(Lens distortion estimation data)
####
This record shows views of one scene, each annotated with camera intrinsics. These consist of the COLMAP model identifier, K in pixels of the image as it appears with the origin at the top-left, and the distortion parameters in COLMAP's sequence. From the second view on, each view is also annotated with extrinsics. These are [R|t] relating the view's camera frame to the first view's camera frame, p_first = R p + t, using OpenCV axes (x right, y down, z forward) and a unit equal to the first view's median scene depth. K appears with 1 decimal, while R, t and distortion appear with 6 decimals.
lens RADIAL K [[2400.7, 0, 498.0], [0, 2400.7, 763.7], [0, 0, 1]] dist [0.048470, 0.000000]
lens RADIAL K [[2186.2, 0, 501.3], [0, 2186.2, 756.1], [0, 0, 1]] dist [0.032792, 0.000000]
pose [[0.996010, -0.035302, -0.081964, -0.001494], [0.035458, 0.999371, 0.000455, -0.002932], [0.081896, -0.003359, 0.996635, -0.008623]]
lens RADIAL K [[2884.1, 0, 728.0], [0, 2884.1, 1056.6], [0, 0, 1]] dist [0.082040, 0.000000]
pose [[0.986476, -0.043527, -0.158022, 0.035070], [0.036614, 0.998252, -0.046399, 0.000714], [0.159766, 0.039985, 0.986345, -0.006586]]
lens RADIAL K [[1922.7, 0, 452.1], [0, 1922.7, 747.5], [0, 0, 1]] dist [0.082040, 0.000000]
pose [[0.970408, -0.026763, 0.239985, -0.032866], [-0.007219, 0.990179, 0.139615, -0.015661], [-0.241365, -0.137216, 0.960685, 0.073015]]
####
• ACTIVITY
Transcribe every line of the data above, matching it character for character.

• OUTPUT OF THE EXERCISE
This record shows views of one scene, each annotated with camera intrinsics. These consist of the COLMAP model identifier, K in pixels of the image as it appears with the origin at the top-left, and the distortion parameters in COLMAP's sequence. From the second view on, each view is also annotated with extrinsics. These are [R|t] relating the view's camera frame to the first view's camera frame, p_first = R p + t, using OpenCV axes (x right, y down, z forward) and a unit equal to the first view's median scene depth. K appears with 1 decimal, while R, t and distortion appear with 6 decimals.
lens RADIAL K [[2400.7, 0, 498.0], [0, 2400.7, 763.7], [0, 0, 1]] dist [0.048470, 0.000000]
lens RADIAL K [[2186.2, 0, 501.3], [0, 2186.2, 756.1], [0, 0, 1]] dist [0.032792, 0.000000]
pose [[0.996010, -0.035302, -0.081964, -0.001494], [0.035458, 0.999371, 0.000455, -0.002932], [0.081896, -0.003359, 0.996635, -0.008623]]
lens RADIAL K [[2884.1, 0, 728.0], [0, 2884.1, 1056.6], [0, 0, 1]] dist [0.082040, 0.000000]
pose [[0.986476, -0.043527, -0.158022, 0.035070], [0.036614, 0.998252, -0.046399, 0.000714], [0.159766, 0.039985, 0.986345, -0.006586]]
lens RADIAL K [[1922.7, 0, 452.1], [0, 1922.7, 747.5], [0, 0, 1]] dist [0.082040, 0.000000]
pose [[0.970408, -0.026763, 0.239985, -0.032866], [-0.007219, 0.990179, 0.139615, -0.015661], [-0.241365, -0.137216, 0.960685, 0.073015]]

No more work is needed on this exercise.